Apakah Presiden Biden marah besar dengan menggebrak meja, misalnya, karena Cina telah berani memasuki Timur Tengah untuk pertama kalinya, dengan meredakan perseteruan Saudi-Iran? Atau Joe Biden justru hepi-hepi saja karena Cina telah membantu meredakan ketegangan di Timur Tengah yang selama ini AS gagal lakukan?
Lantaran hanya berandai-andai, kita pun belum tahu hasil rapat Joe Biden. Gedung Putih pun belum mengeluarkan pernyataan tegas. Yang kita tahu, AS selama ini menganggap Cina pesaing utama dalam percaturan pengaruh global, termasuk di kawasan Timur Tengah.
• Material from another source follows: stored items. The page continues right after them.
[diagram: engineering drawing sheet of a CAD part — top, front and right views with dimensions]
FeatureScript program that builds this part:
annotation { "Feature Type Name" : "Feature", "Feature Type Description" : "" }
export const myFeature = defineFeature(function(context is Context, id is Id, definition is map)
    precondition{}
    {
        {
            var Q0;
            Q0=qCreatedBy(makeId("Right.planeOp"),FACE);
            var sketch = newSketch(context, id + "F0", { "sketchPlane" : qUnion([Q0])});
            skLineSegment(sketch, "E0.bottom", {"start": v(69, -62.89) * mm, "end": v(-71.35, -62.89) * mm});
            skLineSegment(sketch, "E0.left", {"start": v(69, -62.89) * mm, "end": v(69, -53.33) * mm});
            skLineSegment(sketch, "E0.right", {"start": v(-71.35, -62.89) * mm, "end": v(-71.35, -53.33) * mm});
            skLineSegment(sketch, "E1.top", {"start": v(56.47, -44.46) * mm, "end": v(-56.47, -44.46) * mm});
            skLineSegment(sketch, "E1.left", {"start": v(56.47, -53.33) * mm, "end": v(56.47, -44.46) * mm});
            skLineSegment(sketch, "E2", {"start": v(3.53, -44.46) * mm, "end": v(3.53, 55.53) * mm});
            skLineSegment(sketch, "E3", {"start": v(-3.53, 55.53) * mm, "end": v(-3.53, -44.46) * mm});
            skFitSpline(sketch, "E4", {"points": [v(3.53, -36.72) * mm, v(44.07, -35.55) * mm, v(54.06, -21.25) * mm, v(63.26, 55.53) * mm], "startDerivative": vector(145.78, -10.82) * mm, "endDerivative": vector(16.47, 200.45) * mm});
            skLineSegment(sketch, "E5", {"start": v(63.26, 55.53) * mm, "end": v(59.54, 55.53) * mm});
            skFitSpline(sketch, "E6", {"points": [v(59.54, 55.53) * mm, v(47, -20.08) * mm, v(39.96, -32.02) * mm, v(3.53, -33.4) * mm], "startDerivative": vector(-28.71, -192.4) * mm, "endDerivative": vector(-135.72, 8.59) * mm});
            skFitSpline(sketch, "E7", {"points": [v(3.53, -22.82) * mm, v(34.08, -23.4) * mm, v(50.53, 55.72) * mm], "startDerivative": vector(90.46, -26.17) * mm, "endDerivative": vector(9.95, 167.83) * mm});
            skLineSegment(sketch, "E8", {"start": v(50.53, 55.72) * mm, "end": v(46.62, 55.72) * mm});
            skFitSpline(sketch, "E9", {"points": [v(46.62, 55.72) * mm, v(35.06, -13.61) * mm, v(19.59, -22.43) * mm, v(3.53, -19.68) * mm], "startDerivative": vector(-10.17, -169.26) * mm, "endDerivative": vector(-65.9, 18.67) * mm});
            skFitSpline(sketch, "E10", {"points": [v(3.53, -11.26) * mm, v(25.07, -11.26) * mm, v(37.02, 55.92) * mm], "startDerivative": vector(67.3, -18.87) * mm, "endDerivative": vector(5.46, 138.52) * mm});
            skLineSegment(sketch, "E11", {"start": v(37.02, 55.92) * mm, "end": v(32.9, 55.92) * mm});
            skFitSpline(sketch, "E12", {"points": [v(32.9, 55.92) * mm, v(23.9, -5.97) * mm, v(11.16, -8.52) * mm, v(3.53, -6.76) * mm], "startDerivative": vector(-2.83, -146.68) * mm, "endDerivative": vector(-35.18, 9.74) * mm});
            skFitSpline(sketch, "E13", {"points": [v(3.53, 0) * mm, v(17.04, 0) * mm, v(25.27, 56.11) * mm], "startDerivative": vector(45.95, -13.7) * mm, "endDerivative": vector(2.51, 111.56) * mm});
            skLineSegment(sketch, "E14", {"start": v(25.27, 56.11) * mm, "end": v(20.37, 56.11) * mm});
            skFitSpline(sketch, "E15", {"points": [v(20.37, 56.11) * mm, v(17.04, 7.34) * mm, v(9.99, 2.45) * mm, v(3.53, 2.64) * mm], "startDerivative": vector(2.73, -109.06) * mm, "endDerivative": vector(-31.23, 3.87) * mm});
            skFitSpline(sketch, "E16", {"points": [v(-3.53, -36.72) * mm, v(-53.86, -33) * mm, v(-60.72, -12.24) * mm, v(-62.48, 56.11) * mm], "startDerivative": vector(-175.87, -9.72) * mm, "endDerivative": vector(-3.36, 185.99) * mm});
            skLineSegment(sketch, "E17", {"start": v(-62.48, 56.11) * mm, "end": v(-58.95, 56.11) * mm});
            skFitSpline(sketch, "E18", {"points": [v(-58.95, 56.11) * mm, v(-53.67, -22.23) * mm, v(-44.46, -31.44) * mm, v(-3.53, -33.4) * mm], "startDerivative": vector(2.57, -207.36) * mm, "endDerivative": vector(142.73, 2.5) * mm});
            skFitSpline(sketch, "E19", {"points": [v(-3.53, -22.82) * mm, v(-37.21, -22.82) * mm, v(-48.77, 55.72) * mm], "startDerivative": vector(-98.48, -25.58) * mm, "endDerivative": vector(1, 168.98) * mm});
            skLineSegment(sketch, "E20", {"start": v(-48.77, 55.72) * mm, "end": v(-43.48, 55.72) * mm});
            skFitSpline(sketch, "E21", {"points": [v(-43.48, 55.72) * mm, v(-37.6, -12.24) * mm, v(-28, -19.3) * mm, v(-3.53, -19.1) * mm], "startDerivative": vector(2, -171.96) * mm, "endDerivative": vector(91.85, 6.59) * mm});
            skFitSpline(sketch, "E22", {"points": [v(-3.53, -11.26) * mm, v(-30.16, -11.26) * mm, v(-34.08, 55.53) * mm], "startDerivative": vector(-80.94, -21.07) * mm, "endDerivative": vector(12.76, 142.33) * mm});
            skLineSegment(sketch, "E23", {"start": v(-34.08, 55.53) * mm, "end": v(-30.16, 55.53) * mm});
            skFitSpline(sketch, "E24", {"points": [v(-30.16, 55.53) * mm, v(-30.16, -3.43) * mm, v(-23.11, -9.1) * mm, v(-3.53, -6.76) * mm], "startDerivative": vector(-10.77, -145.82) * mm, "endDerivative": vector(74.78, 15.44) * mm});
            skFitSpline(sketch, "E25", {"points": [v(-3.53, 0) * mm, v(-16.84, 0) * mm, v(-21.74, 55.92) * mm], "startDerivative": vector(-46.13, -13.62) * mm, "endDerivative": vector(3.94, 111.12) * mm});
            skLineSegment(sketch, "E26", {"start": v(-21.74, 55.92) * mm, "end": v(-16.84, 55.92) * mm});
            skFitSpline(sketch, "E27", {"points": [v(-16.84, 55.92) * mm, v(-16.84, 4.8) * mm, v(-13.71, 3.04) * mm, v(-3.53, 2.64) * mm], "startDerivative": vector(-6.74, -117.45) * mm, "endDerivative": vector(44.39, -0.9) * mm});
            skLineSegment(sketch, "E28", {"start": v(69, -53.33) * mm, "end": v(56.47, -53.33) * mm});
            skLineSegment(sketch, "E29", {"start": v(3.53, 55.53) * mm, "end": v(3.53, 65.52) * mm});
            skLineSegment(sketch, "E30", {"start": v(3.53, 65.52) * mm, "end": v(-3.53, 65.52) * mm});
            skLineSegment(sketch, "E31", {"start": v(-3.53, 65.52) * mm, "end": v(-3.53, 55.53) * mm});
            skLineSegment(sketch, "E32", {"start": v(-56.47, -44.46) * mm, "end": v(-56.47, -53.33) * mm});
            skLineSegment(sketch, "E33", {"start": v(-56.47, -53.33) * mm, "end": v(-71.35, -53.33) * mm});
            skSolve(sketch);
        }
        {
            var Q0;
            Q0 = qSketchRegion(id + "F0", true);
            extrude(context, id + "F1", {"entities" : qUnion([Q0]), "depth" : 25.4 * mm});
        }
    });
Terutama sejak Cina menjelma jadi kekuatan kedua ekonomi terbesar sedunia.
Diperkirakan, beberapa tahun ke depan Cina akan merebut singgasana nomor satu yang kini ditempati Amerika.
Diperkirakan, beberapa tahun ke depan Cina akan merebut singgasana nomor satu yang kini ditempati Amerika.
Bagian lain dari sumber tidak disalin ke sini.